取り組む課題 >>
下の社会保障費と婚姻数についての文章を読み、次の1.〜3.がそれぞれ文章の内容と合っているかどうかを「はい」か「いいえ」で答えてください。判断の決め手となった文章中の言葉を、そのまま引用して添えてください。
1. 政府は75歳以上の医療費の窓口負担を2割に引き上げた。
2. 昨年結婚したカップルの数は、一昨年より増えた。
3. 老人ばかりの国では、経済を支える新しい産業が生まれる可能性が高い。

そうなると、増え続ける高齢者の社会保障費を、誰が負担するのかが大きな問題になってくる。政府は75歳以上の医療費の窓口負担を2割に引き上げたばかりだが、それだけでは到底間に合いそうもない。総選挙で自公が勝とうが野党連合が勝とうが、早晩3割負担になることは避けられないだろう。それどころか高齢者福祉の予算を大幅に削る可能性が高い。
「貧乏人の子沢山」という言葉があるが、コロナ禍の最中、日本は「老人ばかりの貧乏国家」への道を突き進みつつある。子沢山な家庭は未来に希望が持てるが、老人ばかりの国に明るい未来は来るのだろうか。少なくとも、経済を支える新しい産業が生まれてくる可能性は低そうだ。
それだけでは終わらない。婚姻数も激減した。昨年結婚したカップルは約53万8000組で、一昨年(61万6000組)と比べてなんと12.7%も減った。コロナが収まるまで結婚を延期しようというカップルが多かったのかもしれないが、景気悪化の影響もあって結婚自体を諦めた、あるいは結婚する気がなくなった、という人も大勢いたのではないだろうか。このままでは男女とも生涯未婚率がさらに上昇し、「おひとりさま」だらけの社会になるのは避けられそうもない。

項目の抜粋 >>
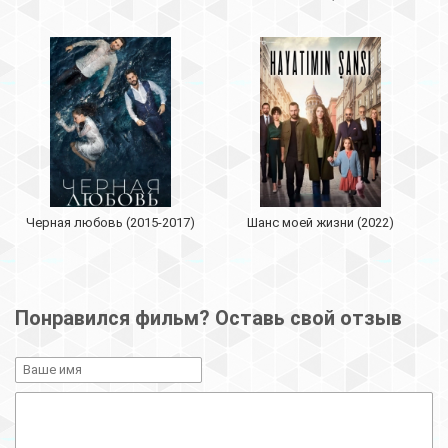
Черная любовь (2015-2017)
Шанс моей жизни (2022)
Понравился фильм? Оставь свой отзыв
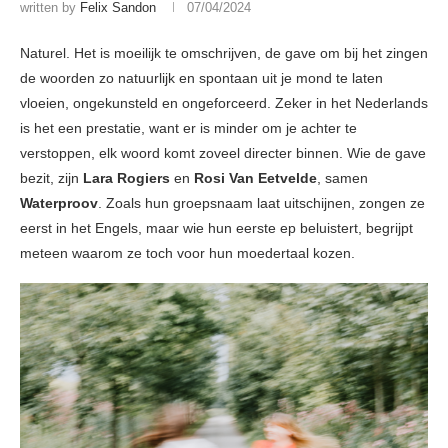
written by
Felix Sandon
07/04/2024
Naturel. Het is moeilijk te omschrijven, de gave om bij het zingen
de woorden zo natuurlijk en spontaan uit je mond te laten
vloeien, ongekunsteld en ongeforceerd. Zeker in het Nederlands
is het een prestatie, want er is minder om je achter te
verstoppen, elk woord komt zoveel directer binnen. Wie de gave
bezit, zijn
Lara Rogiers
en
Rosi Van Eetvelde
, samen
Waterproov
. Zoals hun groepsnaam laat uitschijnen, zongen ze
eerst in het Engels, maar wie hun eerste ep beluistert, begrijpt
meteen waarom ze toch voor hun moedertaal kozen.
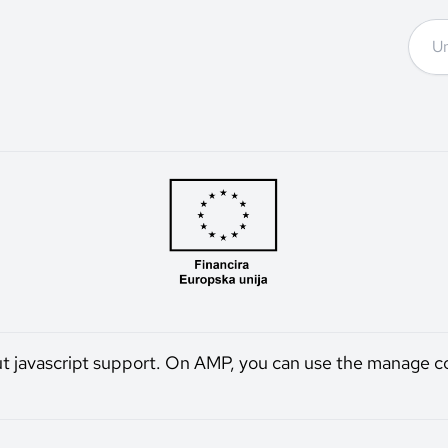
ut javascript support. On AMP, you can use the manage c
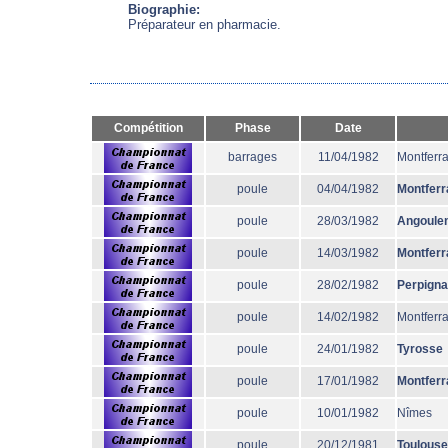
Biographie:
Préparateur en pharmacie.
Compétition
Phase
Date
barrages
11/04/1982
Montferr
poule
04/04/1982
Montferr
poule
28/03/1982
Angoule
poule
14/03/1982
Montferr
poule
28/02/1982
Perpign
poule
14/02/1982
Montferr
poule
24/01/1982
Tyrosse
poule
17/01/1982
Montferr
poule
10/01/1982
Nîmes
poule
20/12/1981
Toulouse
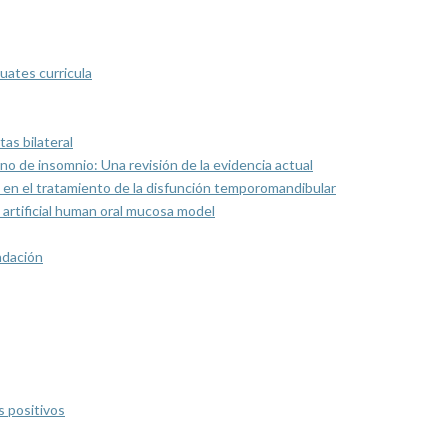
uates curricula
as bilateral
rno de insomnio: Una revisión de la evidencia actual
 en el tratamiento de la disfunción temporomandibular
artificial human oral mucosa model
ndación
s positivos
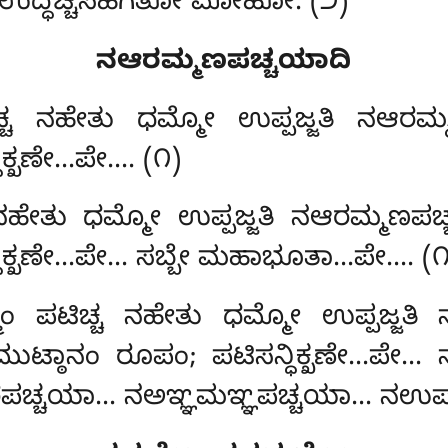
ಗತೋ ಉದ್ಧಚ್ಚಸಹಗತೋ ಮೋಹೋ. (೨)
ನಆರಮ್ಮಣಪಚ್ಚಯಾದಿ
್ಚ ನಹೇತು ಧಮ್ಮೋ ಉಪ್ಪಜ್ಜತಿ ನಆರಮ
ಿಕ್ಖಣೇ…ಪೇ…. (೧)
 ನಹೇತು ಧಮ್ಮೋ ಉಪ್ಪಜ್ಜತಿ ನಆರಮ್ಮಣಪಚ
್ಧಿಕ್ಖಣೇ…ಪೇ… ಸಬ್ಬೇ ಮಹಾಭೂತಾ…ಪೇ…. (೧
ಮಂ ಪಟಿಚ್ಚ ನಹೇತು ಧಮ್ಮೋ ಉಪ್ಪಜ್ಜತಿ
ತಸಮುಟ್ಠಾನಂ ರೂಪಂ; ಪಟಿಸನ್ಧಿಕ್ಖಣೇ…ಪೇ…
ರಪಚ್ಚಯಾ… ನಅಞ್ಞಮಞ್ಞಪಚ್ಚಯಾ… ನಉಪ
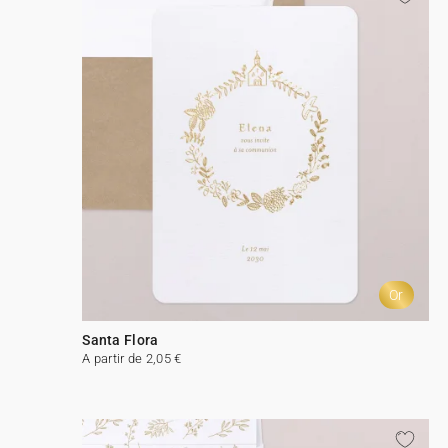
Or
Santa Flora
A partir de 2,05 €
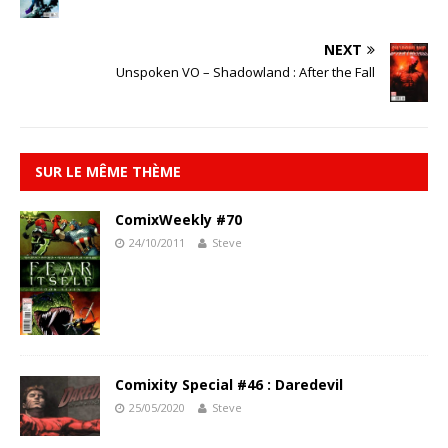
NEXT
Unspoken VO – Shadowland : After the Fall
SUR LE MÊME THÈME
ComixWeekly #70
24/10/2011
Steve
Comixity Special #46 : Daredevil
25/05/2020
Steve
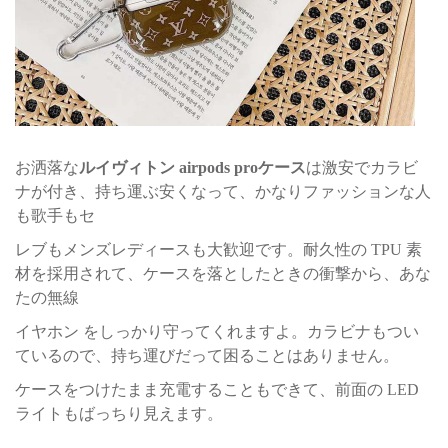
お洒落な
ルイヴィトン airpods proケース
は激安でカラビ
ナが付き、持ち運ぶ安くなって、かなりファッションな人
も歌手もセ
レブもメンズレディースも大歓迎です。耐久性の TPU 素
材を採用されて、ケースを落としたときの衝撃から、あな
たの無線
イヤホン をしっかり守ってくれますよ。カラビナもつい
ているので、持ち運びだって困ることはありません。
ケースをつけたまま充電することもできて、前面の LED
ライトもばっちり見えます。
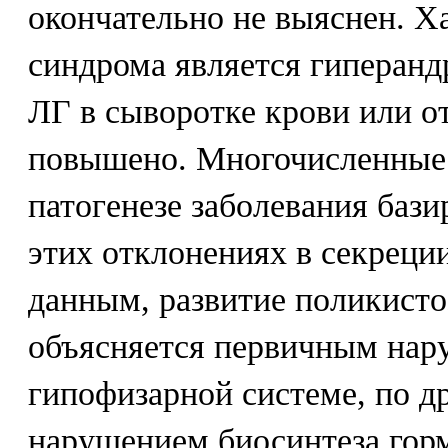
окончательно не выяснен. 
синдрома является гиперан
ЛГ в сыворотке крови или 
повышено. Многочисленные
патогенезе заболевания баз
этих отклонениях в секреци
данным, развитие поликист
объясняется первичным нар
гипофизарной системе, по д
нарушением биосинтеза гор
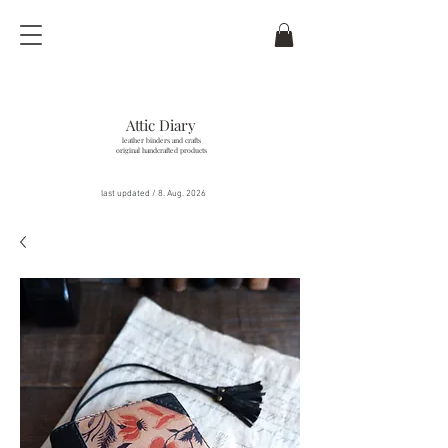
Attic Diary
leather binders and crafts
original handcrafted products
last updated / 8
. Aug.
2026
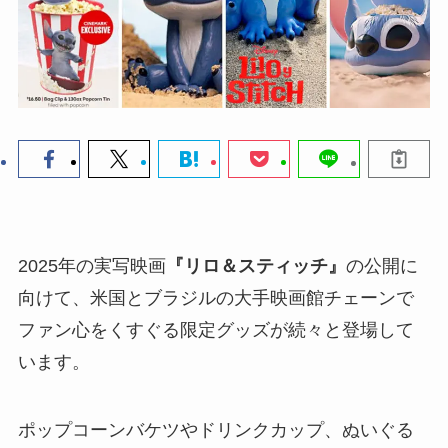
2025年の実写映画
『リロ＆スティッチ』
の公開に
向けて、米国とブラジルの大手映画館チェーンで
ファン心をくすぐる限定グッズが続々と登場して
います。
ポップコーンバケツやドリンクカップ、ぬいぐる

課題の解答 >>
1. はい。「政府は75歳以上の医療費の窓口負担を2割に引き上げたばかりだが」
2. いいえ。「一昨年(61万6000組)と比べてなんと12.7%も減った」
3. いいえ。「経済を支える新しい産業が生まれてくる可能性は低そうだ」